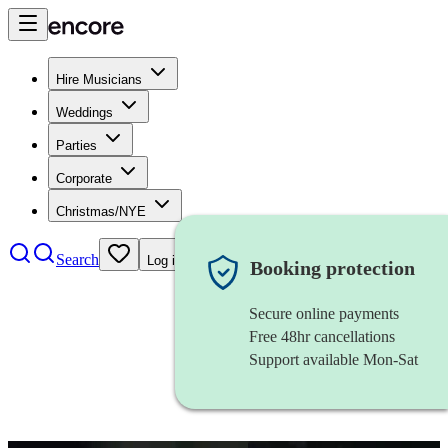
Hire Musicians
Weddings
Parties
Corporate
Christmas/NYE
Search
Log in
Booking protection
Secure online payments
Free 48hr cancellations
Support available Mon-Sat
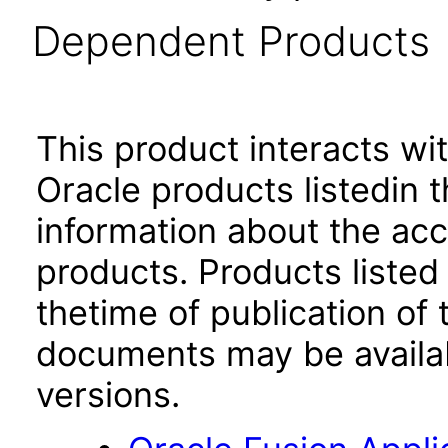
Dependent Products
This product interacts wit
Oracle products listedin t
information about the acc
products. Products listed 
thetime of publication of
documents may be availa
versions.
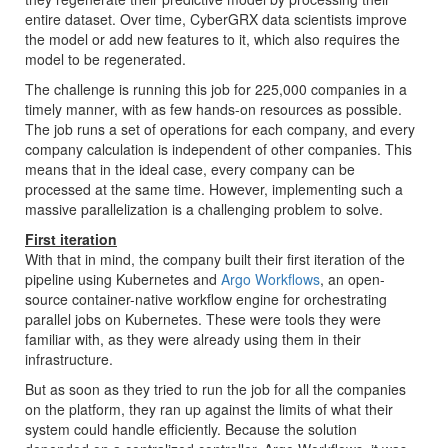
entire dataset. Over time, CyberGRX data scientists improve
the model or add new features to it, which also requires the
model to be regenerated.
The challenge is running this job for 225,000 companies in a
timely manner, with as few hands-on resources as possible.
The job runs a set of operations for each company, and every
company calculation is independent of other companies. This
means that in the ideal case, every company can be
processed at the same time. However, implementing such a
massive parallelization is a challenging problem to solve.
First iteration
With that in mind, the company built their first iteration of the
pipeline using Kubernetes and
Argo Workflows
, an open-
source container-native workflow engine for orchestrating
parallel jobs on Kubernetes. These were tools they were
familiar with, as they were already using them in their
infrastructure.
But as soon as they tried to run the job for all the companies
on the platform, they ran up against the limits of what their
system could handle efficiently. Because the solution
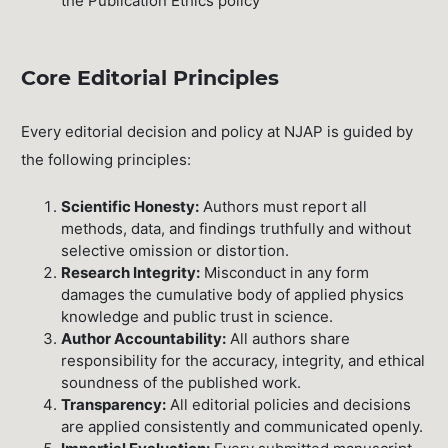
the Publication Ethics policy
Core Editorial Principles
Every editorial decision and policy at NJAP is guided by
the following principles:
Scientific Honesty:
Authors must report all
methods, data, and findings truthfully and without
selective omission or distortion.
Research Integrity:
Misconduct in any form
damages the cumulative body of applied physics
knowledge and public trust in science.
Author Accountability:
All authors share
responsibility for the accuracy, integrity, and ethical
soundness of the published work.
Transparency:
All editorial policies and decisions
are applied consistently and communicated openly.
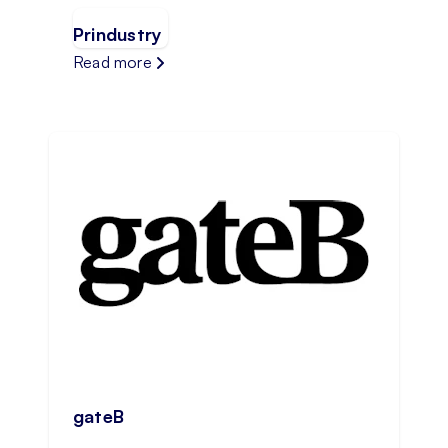
Prindustry
Read more
gateB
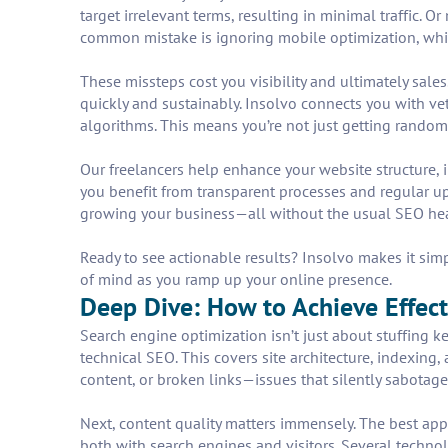
target irrelevant terms, resulting in minimal traffic. 
common mistake is ignoring mobile optimization, wh
These missteps cost you visibility and ultimately sale
quickly and sustainably. Insolvo connects you with ve
algorithms. This means you’re not just getting rando
Our freelancers help enhance your website structure,
you benefit from transparent processes and regular upd
growing your business—all without the usual SEO he
Ready to see actionable results? Insolvo makes it simp
of mind as you ramp up your online presence.
Deep Dive: How to Achieve Effect
Search engine optimization isn’t just about stuffing k
technical SEO. This covers site architecture, indexing
content, or broken links—issues that silently sabotage
Next, content quality matters immensely. The best app
both with search engines and visitors. Several technol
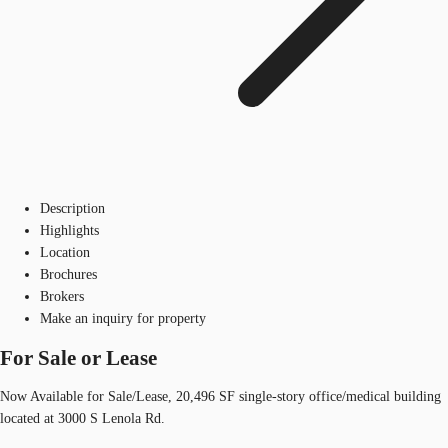
Description
Highlights
Location
Brochures
Brokers
Make an inquiry for property
For Sale or Lease
Now Available for Sale/Lease, 20,496 SF single-story office/medical building
located at 3000 S Lenola Rd.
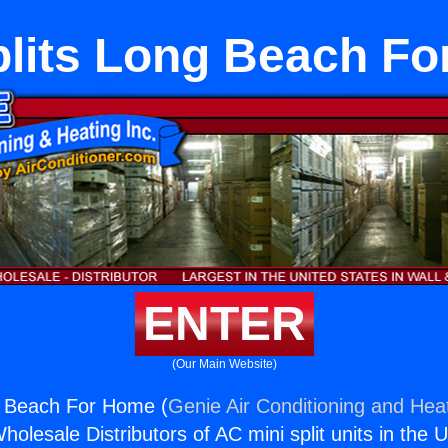
plits Long Beach F
ENTER
(Our Main Website)
g Beach For Home (
Genie Air Conditioning and Heat
holesale Distributors of AC mini split units in the 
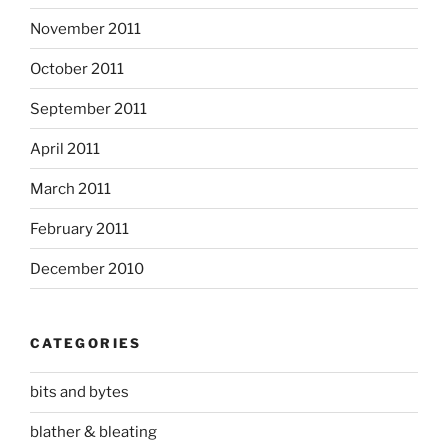
November 2011
October 2011
September 2011
April 2011
March 2011
February 2011
December 2010
CATEGORIES
bits and bytes
blather & bleating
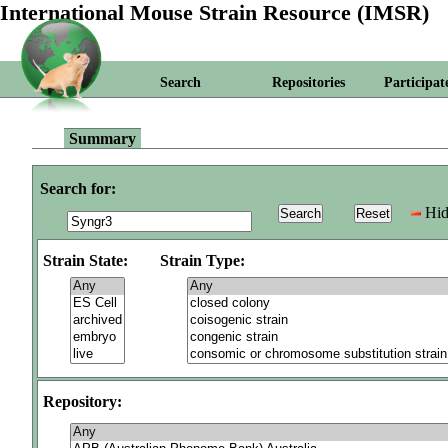
International Mouse Strain Resource (IMSR)
Search
Repositories
Participat
Summary
Search for:
Hid
Strain State:
Strain Type:
Repository:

------

== What is expected ==
Please gather every line in the entries above that contains the word "your", copying each one unchanged.

== Output of the exercise ==
Our freelancers help enhance your website structure,
growing your business—all without the usual SEO he
of mind as you ramp up your online presence.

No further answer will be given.